L'IA excelle dans les prévisions climatiques précises, la détection de pertes énergétiques ou la décarbonation industrielle. Cependant, son fonctionnement engendre un impact environnemental majeur : traitement de données massives représentant une part significative de la production électrique mondiale, avec une croissance exponentielle des calculs. Les data centers, plus efficaces et partiellement renouvelables, peinent à compenser.
Des chercheurs de l'Université du Massachusetts ont quantifié les émissions d'entraînement de modèles de traitement du langage naturel. En extrapolant via GPU et mix énergétique cloud, l'algorithme le plus gourmand émet 284 tonnes de CO2, équivalent aux émissions de cinq voitures sur leur cycle de vie complet.
La sensibilisation grandit : les chercheurs intègrent désormais un calculateur d'émissions d'apprentissage automatique, rapportant temps de calcul, matériel et CO2 estimé dans leurs publications.

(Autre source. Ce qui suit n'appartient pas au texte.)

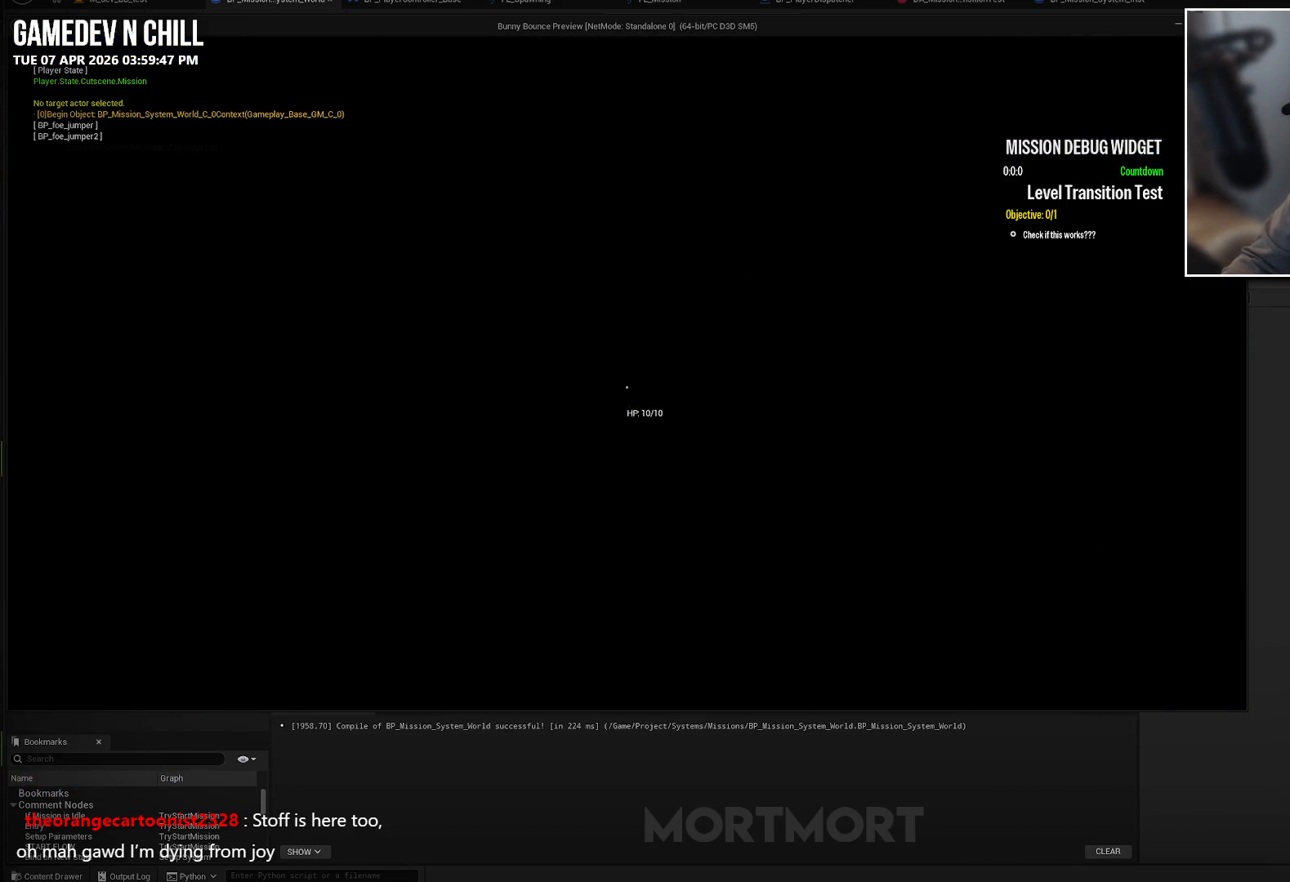
{"buttons": [], "left_stick": "up", "right_stick": "center", "events": [[500, "left_stick", "up"]]}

Pour minimiser l'empreinte, deux voies : logiciels et matériels optimisés. Côté logiciel, l'élagage neuronal supprime les connexions superflues, rendant les réseaux plus compacts, rapides et économes.
Côté matériel, les GPU dominent malgré leur conception initiale non dédiée à l'IA. Des accélérateurs spécifiques comme les TPU de Google surpassent les GPU en efficacité. Les FPGA consomment moins mais calculent plus lentement ; les ASIC excellent en performance énergétique (TOPS/W : téra-opérations par seconde par watt). Pourtant, pour passer de 1 à 10 000 TOPS/W, une rupture technologique s'impose.

Les calculs IA migrent des data centers vers les appareils périphériques (edge). « Traiter localement économise énormément d'énergie, évitant la transmission vers les clouds », explique Diederik Verkest, directeur du programme machine learning chez imec. Les data centers et transmissions consomment équivalent.
Cette évolution accompagne la prolifération d'appareils IoT minuscules. Pour un traitement local viable, l'efficacité énergétique doit exploser. « Cela varie selon l'appareil : capteur IoT, smartphone ou voiture autonome », note Verkest. Dans une voiture, des GPU (200 W) traitent les images en millisecondes ; impossible pour petits devices à batterie limitée.
Exemple : 20 billions d'opérations pour reconnaître un objet. À 1 seconde et 20 W, viable en voiture mais fatal pour un smartphone (recharge en 45 min) ou IoT.
Pour l'inférence locale (prédictions post-entraînement en data center), une nouvelle architecture s'impose. Traditionnellement, processeur et mémoire sont séparés : fetch énergivore pour matrices/vecteurs IA.
La précision numérique excessive est superflue pour la reconnaissance de formes. Solution : calculs en mémoire analogique, proche et moins précis.
Intégrer l'analogique au numérique ? Paradoxal mais efficace : signaux continus, moins précis individuellement, mais résultat global rapide et économe.
Via lois d'Ohm et Kirchhoff, multiplications matrice-vecteur simultanées en mémoire : tensions pour entrées, conductances pour poids, courants pour résultats. Pas de fetch répété.

L'accélérateur d'inférence analogique (AnIA) atteint 2 900 TOPS/W. « Référence compacte, 10-100 fois plus efficace que le numérique », dixit Verkest. Objectif : 10 000 TOPS/W pour capteurs autonomes, sans data centers.